══ ENTRIES SHOWN ══
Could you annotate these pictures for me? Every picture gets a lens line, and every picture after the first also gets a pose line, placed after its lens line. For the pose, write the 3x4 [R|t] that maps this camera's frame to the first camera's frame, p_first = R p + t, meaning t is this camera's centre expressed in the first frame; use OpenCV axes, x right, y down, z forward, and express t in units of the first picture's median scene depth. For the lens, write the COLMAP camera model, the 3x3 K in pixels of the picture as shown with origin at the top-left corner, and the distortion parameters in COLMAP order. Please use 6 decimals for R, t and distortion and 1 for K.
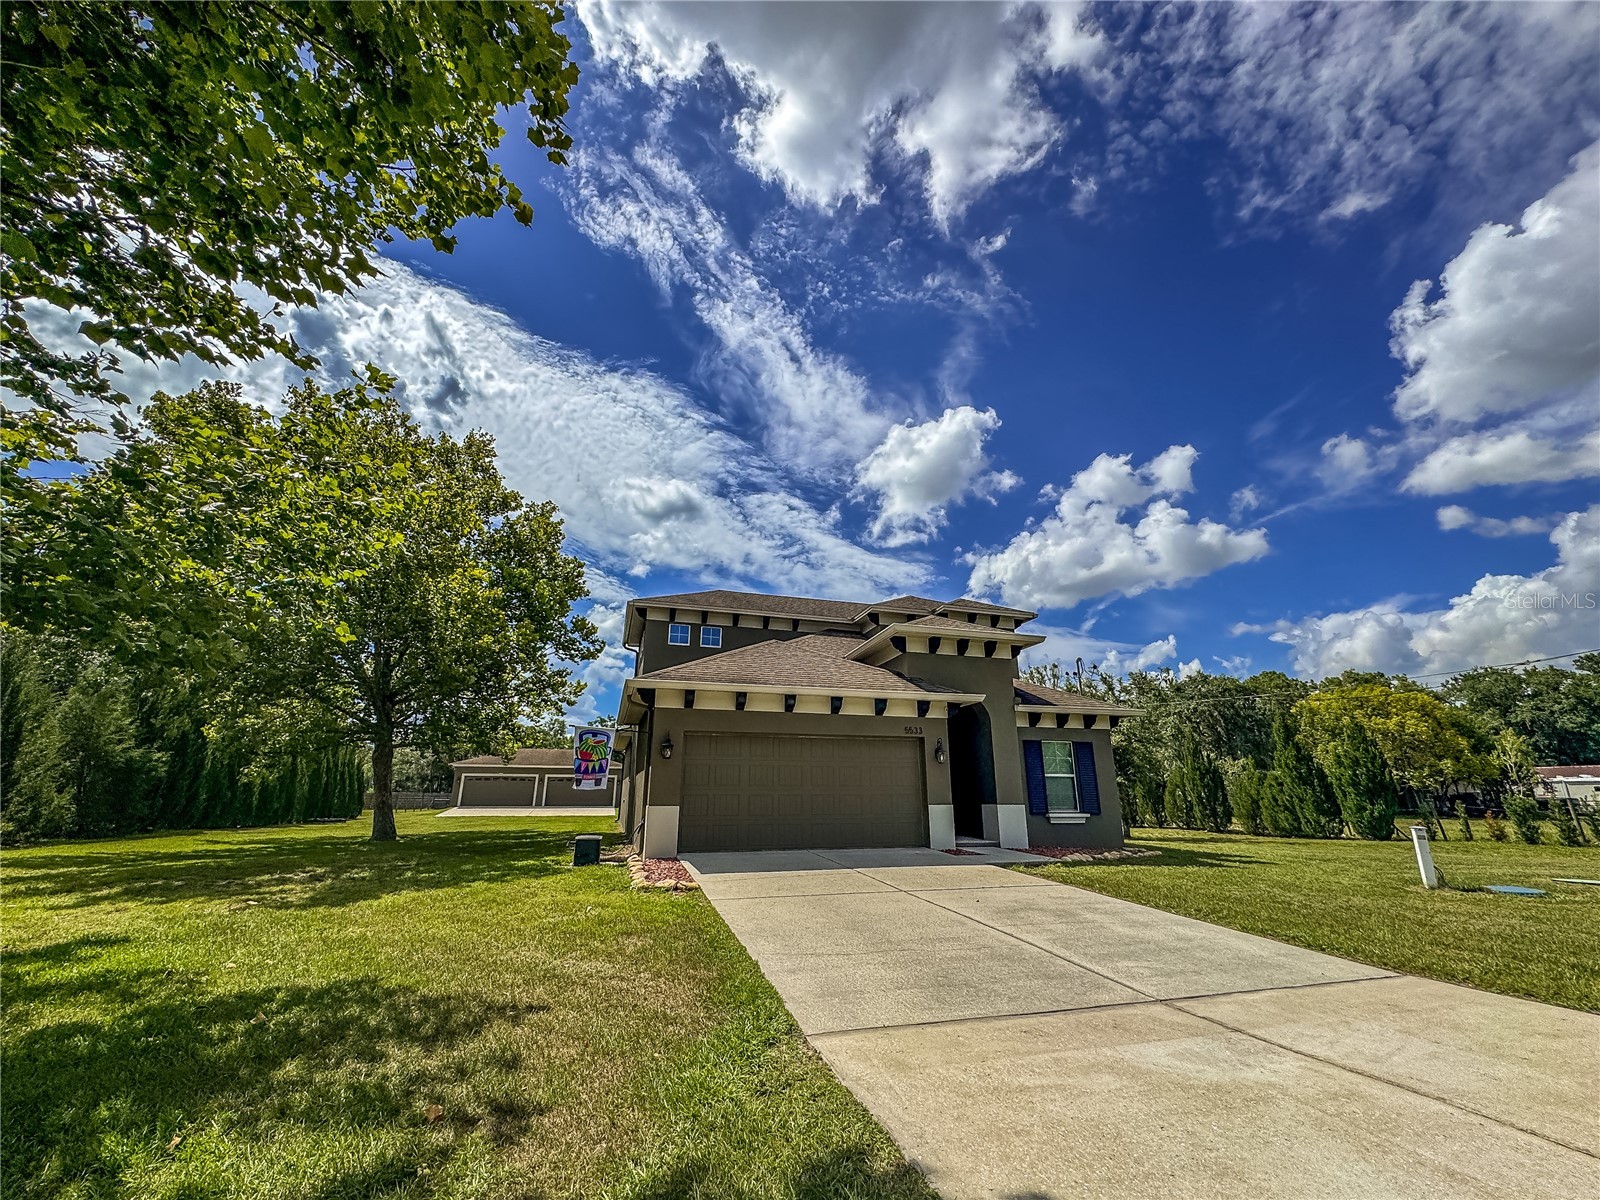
lens RADIAL K [[640.5, 0, 796.1], [0, 640.5, 602.8], [0, 0, 1]] dist [0.005751, -0.000343]
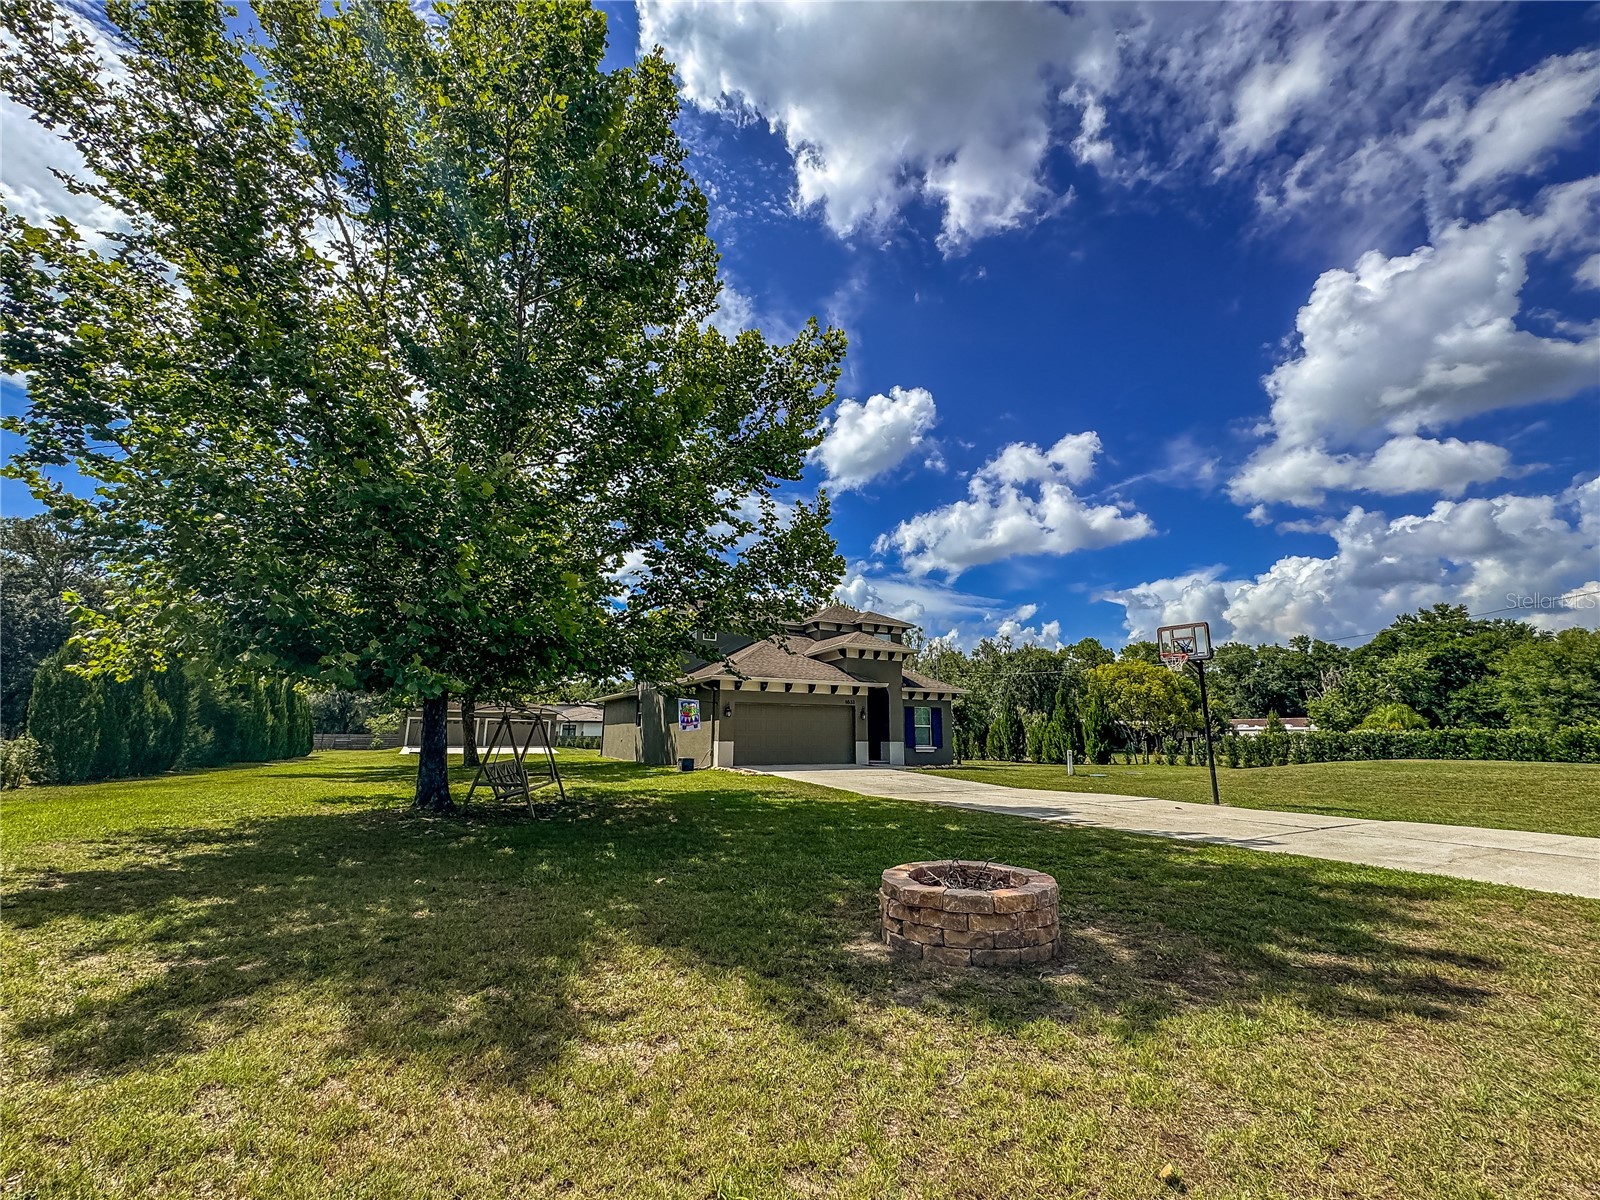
lens RADIAL K [[640.5, 0, 799.6], [0, 640.5, 602.4], [0, 0, 1]] dist [0.005751, -0.000343]
pose [[0.979841, 0.043765, 0.194927, -0.297837], [-0.059472, 0.995373, 0.075467, -0.194159], [-0.190722, -0.085538, 0.977910, -0.671157]]
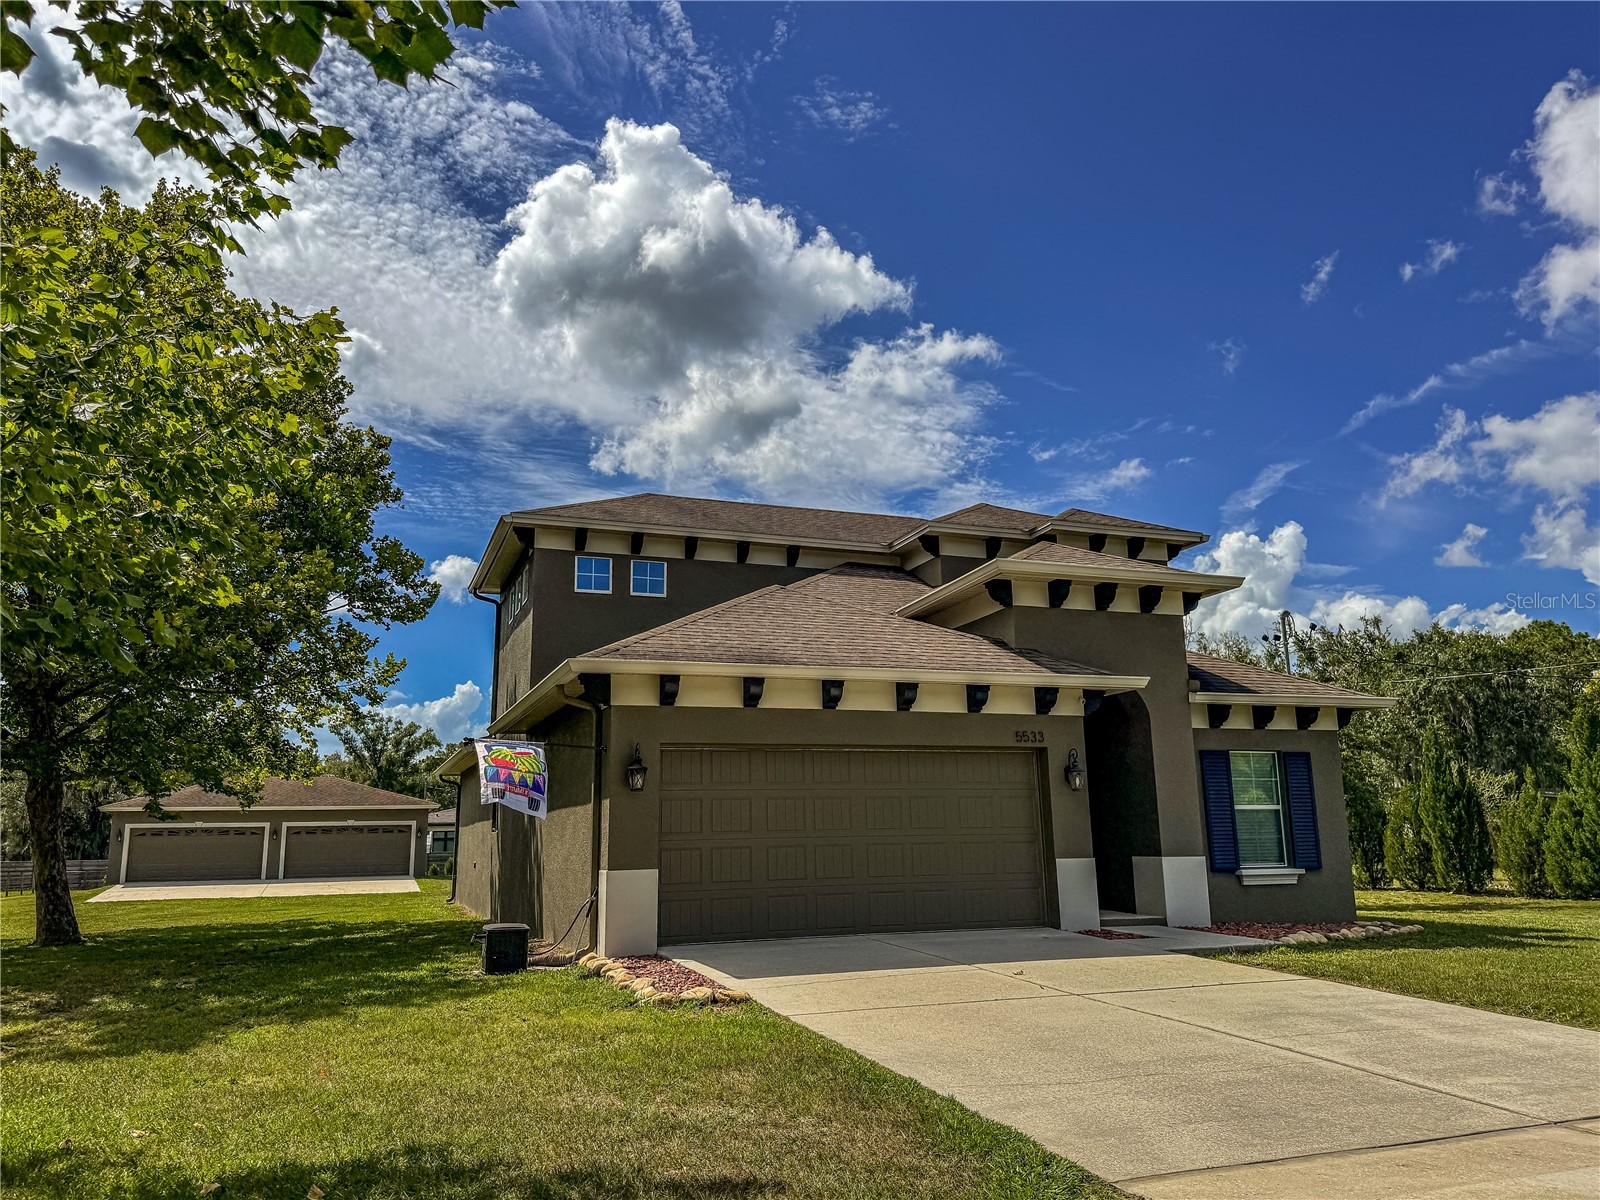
lens RADIAL K [[1160.9, 0, 790.8], [0, 1160.9, 583.9], [0, 0, 1]] dist [0.037345, -0.039464]
pose [[0.997667, -0.005991, 0.068009, -0.101952], [0.001315, 0.997644, 0.068588, -0.016119], [-0.068259, -0.068338, 0.995324, -0.050261]]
═══
Give all the records again with "lens line" switched to "intrinsics line" and nothing else changed. Leave out the pictures.

Could you annotate these pictures for me? Every picture gets a intrinsics line, and every picture after the first also gets a pose line, placed after its intrinsics line. For the pose, write the 3x4 [R|t] that maps this camera's frame to the first camera's frame, p_first = R p + t, meaning t is this camera's centre expressed in the first frame; use OpenCV axes, x right, y down, z forward, and express t in units of the first picture's median scene depth. For the lens, write the COLMAP camera model, the 3x3 K in pixels of the picture as shown with origin at the top-left corner, and the distortion parameters in COLMAP order. Please use 6 decimals for R, t and distortion and 1 for K.
lens RADIAL K [[640.5, 0, 796.1], [0, 640.5, 602.8], [0, 0, 1]] dist [0.005751, -0.000343]
lens RADIAL K [[640.5, 0, 799.6], [0, 640.5, 602.4], [0, 0, 1]] dist [0.005751, -0.000343]
pose [[0.979841, 0.043765, 0.194927, -0.297837], [-0.059472, 0.995373, 0.075467, -0.194159], [-0.190722, -0.085538, 0.977910, -0.671157]]
lens RADIAL K [[1160.9, 0, 790.8], [0, 1160.9, 583.9], [0, 0, 1]] dist [0.037345, -0.039464]
pose [[0.997667, -0.005991, 0.068009, -0.101952], [0.001315, 0.997644, 0.068588, -0.016119], [-0.068259, -0.068338, 0.995324, -0.050261]]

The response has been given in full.